We were not having any luck searching out local snorkel sites when we happened by a local fish boat heading out to go diving for lobster. They told us to follow them.pointing out areas for us to check out and let them know if we spotted any lobster. No lobster for any of us but some great snorkeling.
We broke down and purchased some lobster off of Don's buddy that came in later that day. Delicious, but it would have been nice to get one ourselves-or at least seen one!!
Roosevelt is the owner of Farmers Cay Yacht Club, him and his wife were wonderful hosts. Good food and prices, he made a mean Rum punch and loved to share stories and pictures of his Island and family. This day he was giving us a lesson on breaking into the coconut to get the flesh out and passing along a recipe to cook it down for making pastries. Al and Phil had no problem getting the meat out but i need to get another lesson on cooking it, didn't quite figure it out but would love to try again.
Our next stop was Black Point again to get up on laundry and pick up some groceries. We ended up two nights at anchor in the bay and managed to go for a walk to a part of the Island we hadn't gotten to before.

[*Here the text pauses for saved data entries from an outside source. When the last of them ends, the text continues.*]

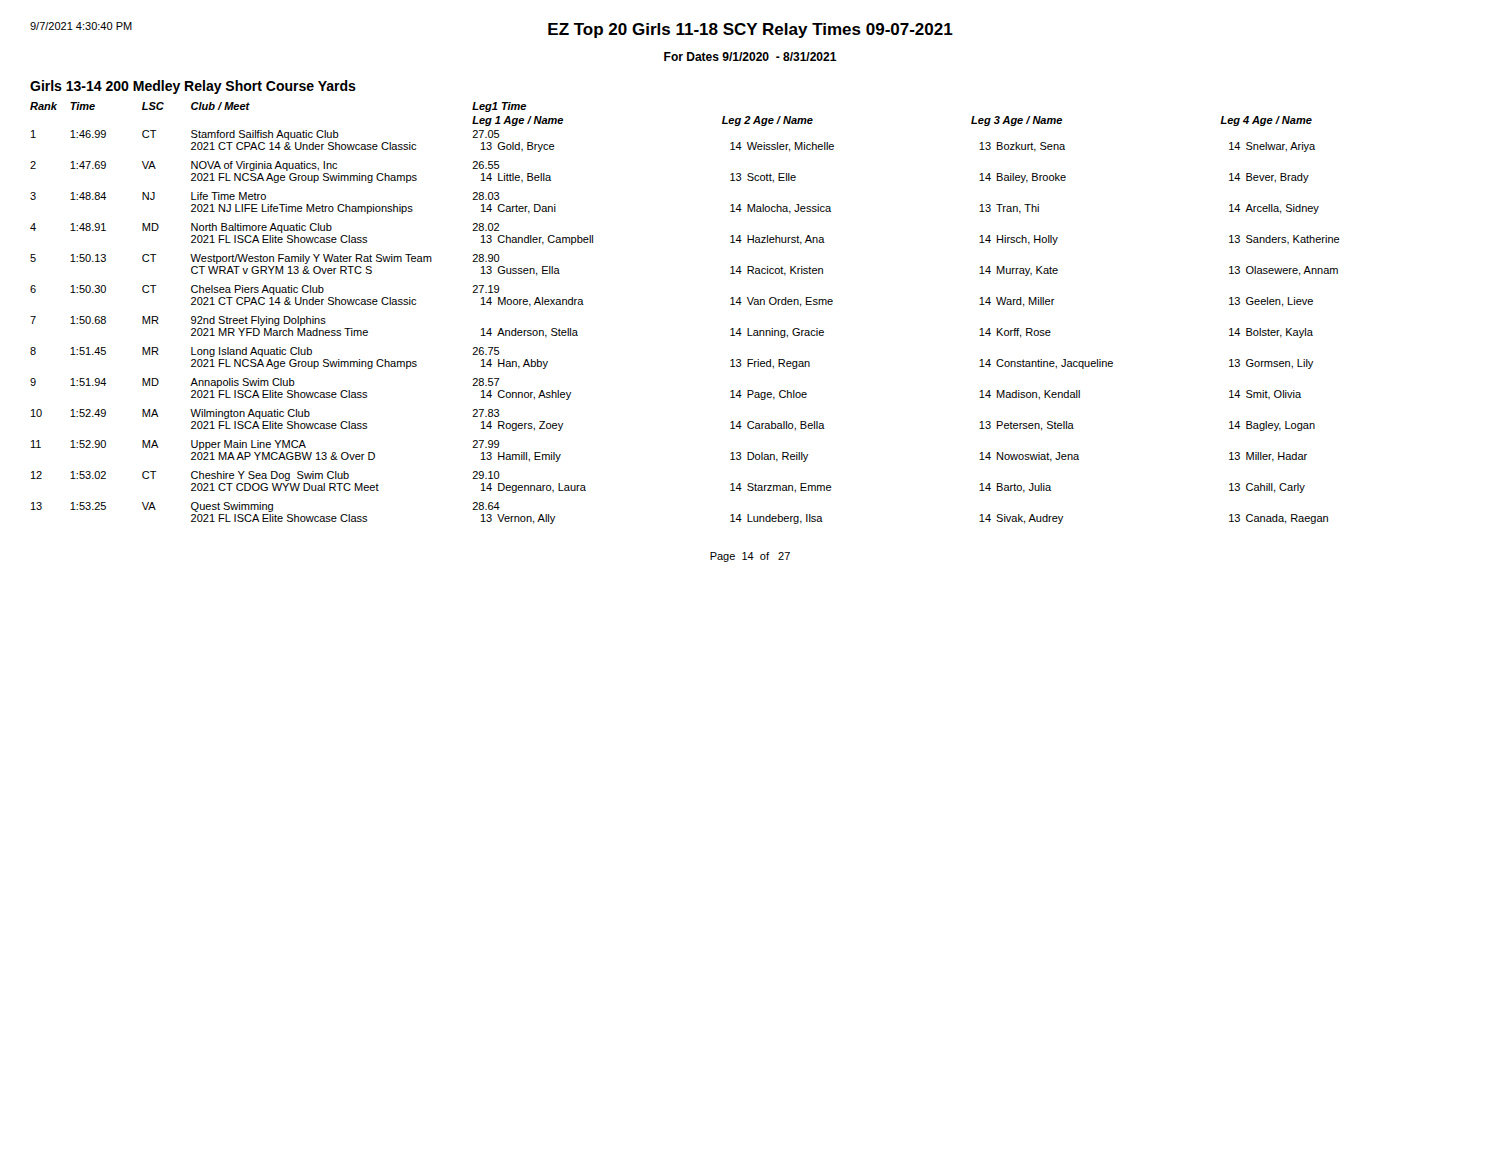9/7/2021 4:30:40 PM
EZ Top 20 Girls 11-18 SCY Relay Times 09-07-2021
For Dates 9/1/2020 - 8/31/2021
Girls 13-14 200 Medley Relay Short Course Yards
| Rank | Time | LSC | Club / Meet | Leg1 Time | | | |
| --- | --- | --- | --- | --- | --- | --- | --- |
| | | | | Leg 1 Age / Name | Leg 2 Age / Name | Leg 3 Age / Name | Leg 4 Age / Name |
| 1 | 1:46.99 | CT | Stamford Sailfish Aquatic Club | 27.05 | | | |
| | | | 2021 CT CPAC 14 & Under Showcase Classic | 13 Gold, Bryce | 14 Weissler, Michelle | 13 Bozkurt, Sena | 14 Snelwar, Ariya |
| 2 | 1:47.69 | VA | NOVA of Virginia Aquatics, Inc | 26.55 | | | |
| | | | 2021 FL NCSA Age Group Swimming Champs | 14 Little, Bella | 13 Scott, Elle | 14 Bailey, Brooke | 14 Bever, Brady |
| 3 | 1:48.84 | NJ | Life Time Metro | 28.03 | | | |
| | | | 2021 NJ LIFE LifeTime Metro Championships | 14 Carter, Dani | 14 Malocha, Jessica | 13 Tran, Thi | 14 Arcella, Sidney |
| 4 | 1:48.91 | MD | North Baltimore Aquatic Club | 28.02 | | | |
| | | | 2021 FL ISCA Elite Showcase Class | 13 Chandler, Campbell | 14 Hazlehurst, Ana | 14 Hirsch, Holly | 13 Sanders, Katherine |
| 5 | 1:50.13 | CT | Westport/Weston Family Y Water Rat Swim Team | 28.90 | | | |
| | | | CT WRAT v GRYM 13 & Over RTC S | 13 Gussen, Ella | 14 Racicot, Kristen | 14 Murray, Kate | 13 Olasewere, Annam |
| 6 | 1:50.30 | CT | Chelsea Piers Aquatic Club | 27.19 | | | |
| | | | 2021 CT CPAC 14 & Under Showcase Classic | 14 Moore, Alexandra | 14 Van Orden, Esme | 14 Ward, Miller | 13 Geelen, Lieve |
| 7 | 1:50.68 | MR | 92nd Street Flying Dolphins | | | | |
| | | | 2021 MR YFD March Madness Time | 14 Anderson, Stella | 14 Lanning, Gracie | 14 Korff, Rose | 14 Bolster, Kayla |
| 8 | 1:51.45 | MR | Long Island Aquatic Club | 26.75 | | | |
| | | | 2021 FL NCSA Age Group Swimming Champs | 14 Han, Abby | 13 Fried, Regan | 14 Constantine, Jacqueline | 13 Gormsen, Lily |
| 9 | 1:51.94 | MD | Annapolis Swim Club | 28.57 | | | |
| | | | 2021 FL ISCA Elite Showcase Class | 14 Connor, Ashley | 14 Page, Chloe | 14 Madison, Kendall | 14 Smit, Olivia |
| 10 | 1:52.49 | MA | Wilmington Aquatic Club | 27.83 | | | |
| | | | 2021 FL ISCA Elite Showcase Class | 14 Rogers, Zoey | 14 Caraballo, Bella | 13 Petersen, Stella | 14 Bagley, Logan |
| 11 | 1:52.90 | MA | Upper Main Line YMCA | 27.99 | | | |
| | | | 2021 MA AP YMCAGBW 13 & Over D | 13 Hamill, Emily | 13 Dolan, Reilly | 14 Nowoswiat, Jena | 13 Miller, Hadar |
| 12 | 1:53.02 | CT | Cheshire Y Sea Dog Swim Club | 29.10 | | | |
| | | | 2021 CT CDOG WYW Dual RTC Meet | 14 Degennaro, Laura | 14 Starzman, Emme | 14 Barto, Julia | 13 Cahill, Carly |
| 13 | 1:53.25 | VA | Quest Swimming | 28.64 | | | |
| | | | 2021 FL ISCA Elite Showcase Class | 13 Vernon, Ally | 14 Lundeberg, Ilsa | 14 Sivak, Audrey | 13 Canada, Raegan |
Page 14 of 27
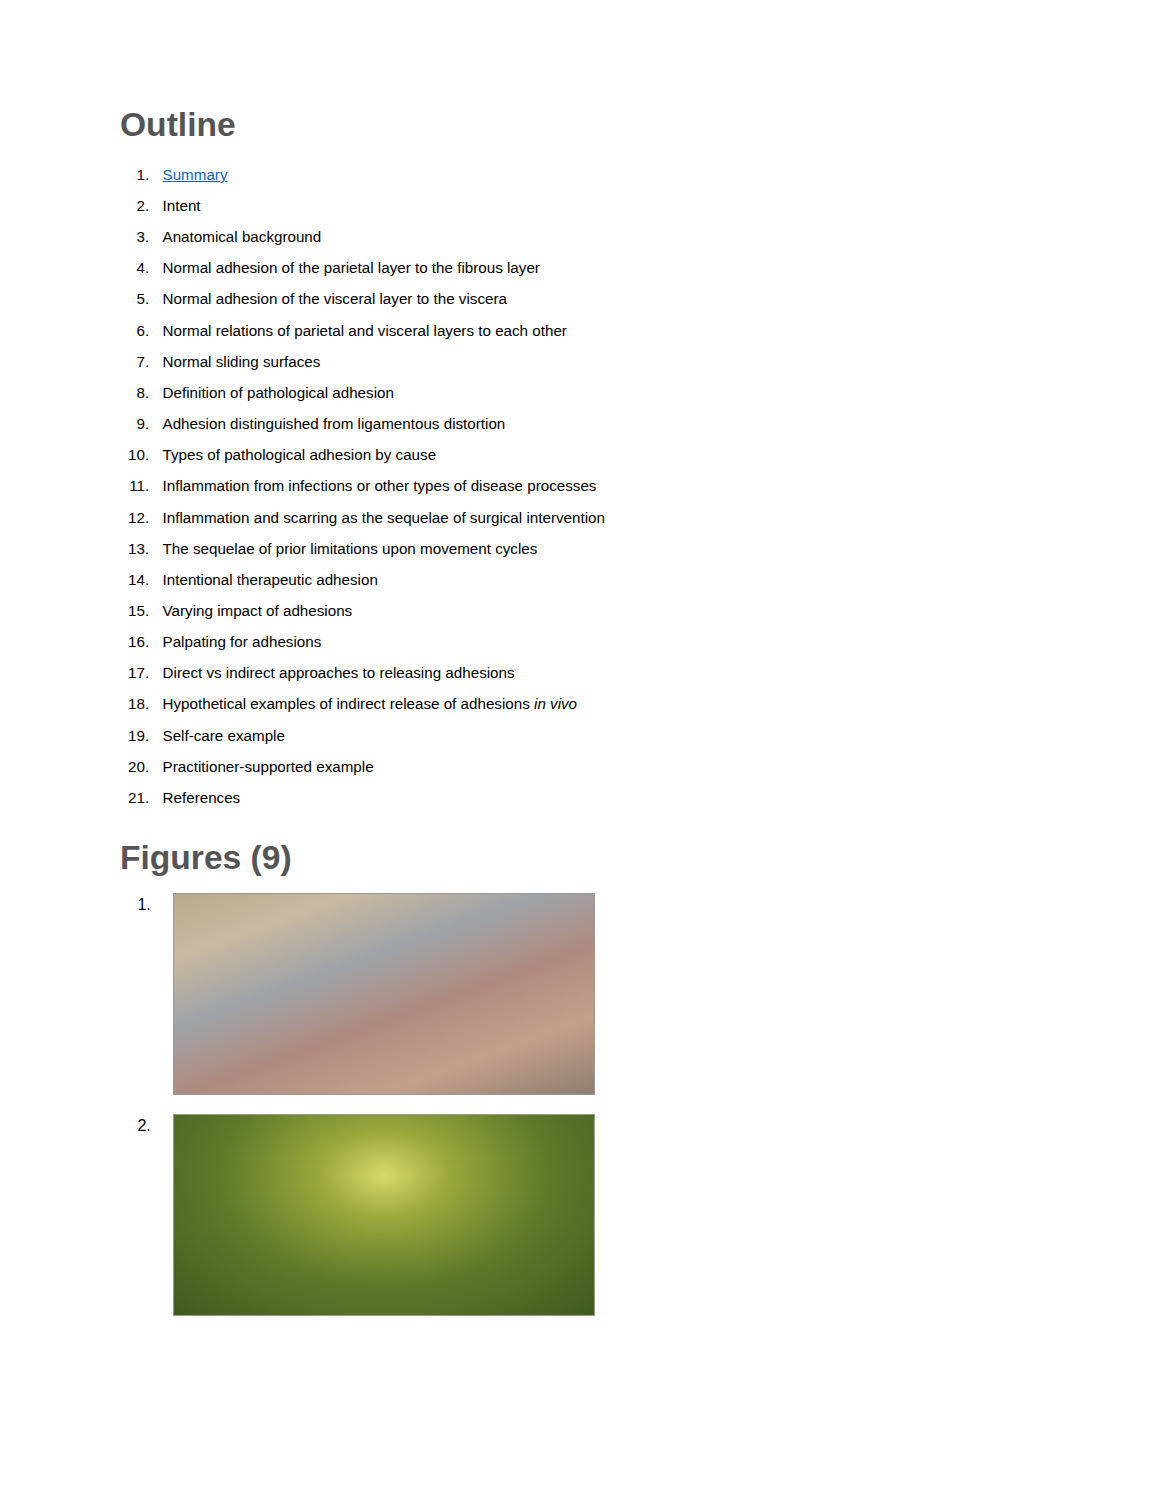Outline
Summary
Intent
Anatomical background
Normal adhesion of the parietal layer to the fibrous layer
Normal adhesion of the visceral layer to the viscera
Normal relations of parietal and visceral layers to each other
Normal sliding surfaces
Definition of pathological adhesion
Adhesion distinguished from ligamentous distortion
Types of pathological adhesion by cause
Inflammation from infections or other types of disease processes
Inflammation and scarring as the sequelae of surgical intervention
The sequelae of prior limitations upon movement cycles
Intentional therapeutic adhesion
Varying impact of adhesions
Palpating for adhesions
Direct vs indirect approaches to releasing adhesions
Hypothetical examples of indirect release of adhesions in vivo
Self-care example
Practitioner-supported example
References
Figures (9)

This is a picture of a "blowhole", ocean water from sea caves creating vertical shafts in the rock where water and air are released.
I also managed to clean the water line of the boat on a beautiful afternoon. I did this while swimming, snorkel and mask also helped out. I was back in the boat for less than 1 minute when a general announcement came over the radio. "All those anchored in Black Point Bay be aware a 8 foot Hammerhead shark has been spotted at the government dock, swimming not advised"! Even after the fact it was a very eerie feeling. Of coarse we got in the dingy and went to get a look, sure enough there she was swimming right along shore. I wouldn't let Al get to close but you could see very clearly what it was.
Yet another cold front with high winds had been predicted for the nest few days with a west component to the winds. The one nice thing about the winds and heading north is all the great sailing days we are getting in, awesome not to have to run the engine. We left Black Point as it is very exposed and headed into Pipe Creek, just north of Staniel Cay. A beautiful anchorage that we missed on our way down. Very shallow but great holding and protection form most directions. We stayed for another 4 nights. Exploring by foot and dingy.
|Haven is the centre vessel|
|view of the sound side|
|one of my favorite little private Islands, Pipe Creek|
Heading back into the Exuma Land and Sea Park, we anchored behind O'Brien Cay, just north of Cambridge Cay to go snorkeling on the "Sea Aquarium". A must see for anyone visiting this area of the world, the best site for snorkeling that we have come across. My pictures don't do it justice but it's the best we could do.
Next stopped, Shroud Cay. One night at anchor so we could take a trip up the mangroves on hightide the next morning. Known for high numbers of Seabirds and marine life we were told it's a must see. Unfortunately we did't get to see many birds, but a beautiful ride through the rock cut and mangroves bringing us out onto the sound side and a very lovely beach.
|view looking back into cut|
|view from cut, looking out into the sound|
|my first attempt at baking bread, I chose the pressure cooker method. It weighed about 8 pounds and was barely edible!|
Nancy aboard Angel Eyes has passed on her recipe for the same method so I will try again, I can't let this defeat me.
In the afternoon we moved over to Norman's Island to stage ourselves for leaving to Eleuthera. Krista and Phil were also looking forward to meeting up with friends of theirs from back home, Rick and Doreen aboard Breathless who have travelled to Bahamas 18 times. We had a lovely night sharing food, drink and stories. It was a pleasure to have finally met the famous duo who have been an incredible source of information to so many fellow cruisers who we have met along the way and in turn we also benefited. Some squalls were predicted that night and when we woke in the morning the spiralling winds were causing a bit of grief in the anchorage, were not all suppose to be facing each other!
So one of our final pictures of Haven in the Exumas. What an amazing place. The clear waters, warm friendly people, the sailing, the incredible colours of the water, snorkeling, meeting new friends, oh did I mention the water!!